_TASK GOAL_: In the patch below, restate the part that opens with the words containing "sys.stdout.flush()" and closes with "- zf.extractall(root)", switching "ErrorMessage" to "DownloadError".

_PASSAGE SHOWN_:
= Beginning of Section =
File CVE-2025-14009.patch of Package python-nltk
From 36c38b60a562f2ff8591386f35565c31ddcc569f Mon Sep 17 00:00:00 2001
From: hyperps <sarvesharmy6809@gmail.com>
Date: Thu, 20 Nov 2025 06:41:45 +0530
Subject: [PATCH 01/18] Fix: Secure ZIP extraction to prevent Zip-Slip and RCE
in nltk.downloader
---
nltk/downloader.py | 236 +++++++++++++++++++++++++++++++++++++++++++--
1 file changed, 229 insertions(+), 7 deletions(-)
Index: nltk-3.9.1/nltk/downloader.py
===================================================================
--- nltk-3.9.1.orig/nltk/downloader.py
+++ nltk-3.9.1/nltk/downloader.py
@@ -2234,20 +2234,58 @@ def unzip(filename, root, verbose=True):
def _unzip_iter(filename, root, verbose=True):
+ """
+ Secure ZIP extraction with minimal behavioural changes.
+
+ - Prevents classic Zip-Slip (.., absolute paths, drive letters)
+ - Prevents writes through pre-existing symlinks
+ - Preserves original extraction behaviour for valid archives
+ """
+
if verbose:
sys.stdout.write("Unzipping %s" % os.path.split(filename)[1])
sys.stdout.flush()
try:
zf = zipfile.ZipFile(filename)
- except zipfile.BadZipFile:
- yield ErrorMessage(filename, "Error with downloaded zip file")
- return
except Exception as e:
yield ErrorMessage(filename, e)
return
- zf.extractall(root)
+ # Canonical root
+ root_abs = os.path.abspath(root)
+ root_real = os.path.realpath(root_abs)
+ root_prefix = root_real.rstrip(os.sep) + os.sep
+
+ # Ensure the extraction root directory exists
+ os.makedirs(root, exist_ok=True)
+
+ try:
+ for member in zf.namelist():
+
+ # Construct target path
+ raw_target = os.path.join(root_abs, member)
+ target_abs = os.path.abspath(raw_target)
+
+ # Zip-Slip check (absolute/traversal/drive-letter cases)
= End of Section =
_GIVEN INFORMATION_:
= Beginning of Section =
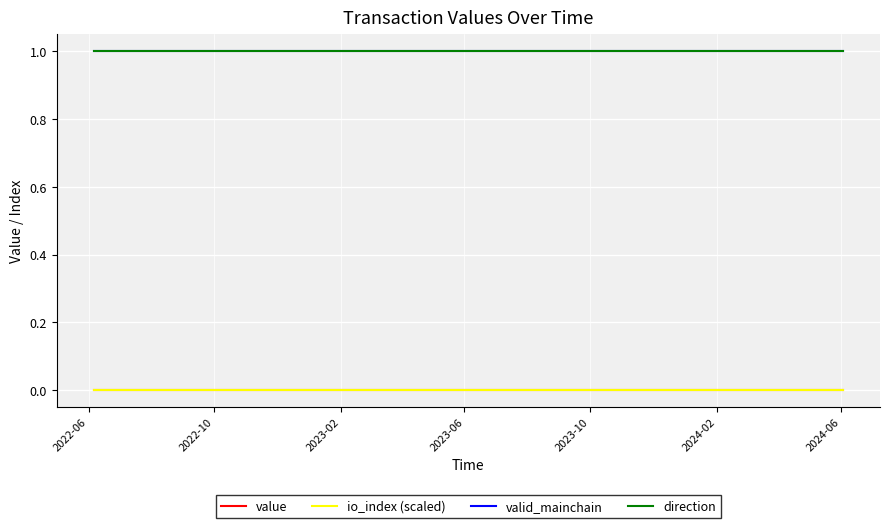

Does the chart display data point markers on the line(s)?

No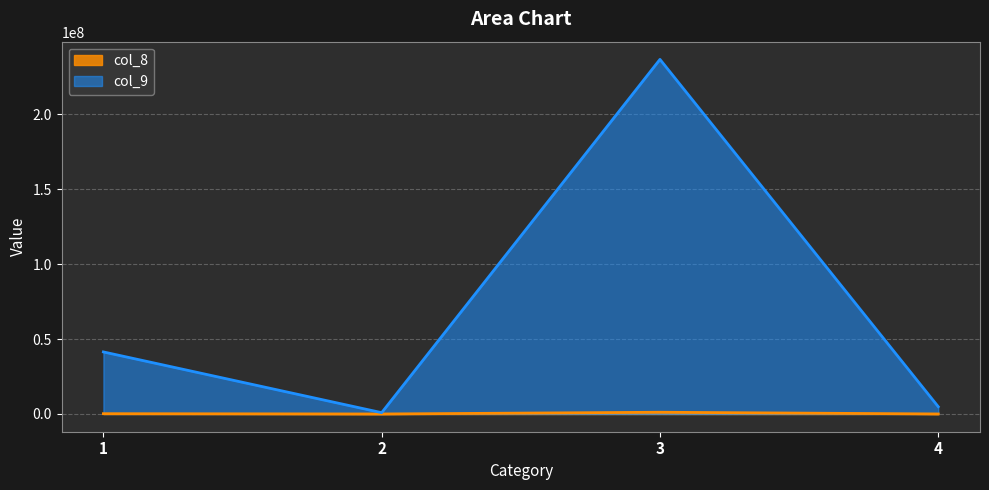

At which label is col_8 closest to 583632?

1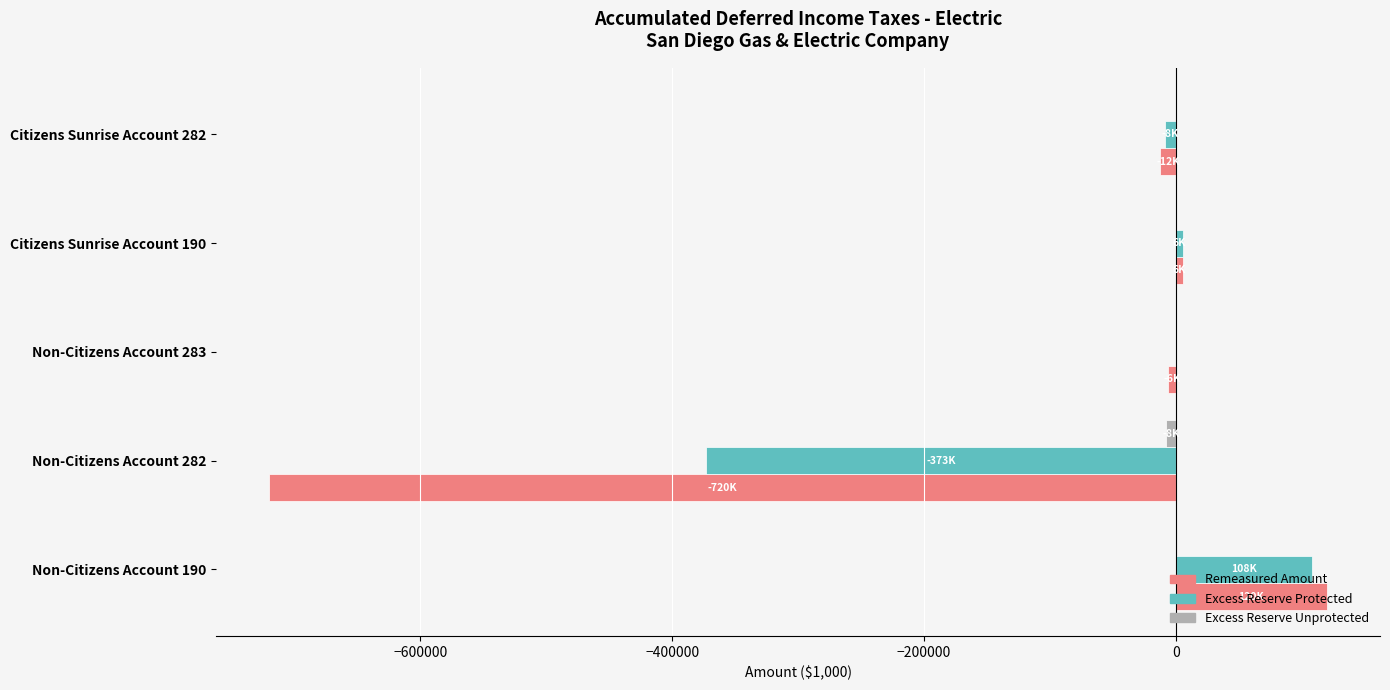

Count the number of categories in the chart.

5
= End of Section =
_WRITTEN ANSWER_:
sys.stdout.flush()
try:
zf = zipfile.ZipFile(filename)
- except zipfile.BadZipFile:
- yield DownloadError(filename, "Error with downloaded zip file")
- return
except Exception as e:
yield DownloadError(filename, e)
return
- zf.extractall(root)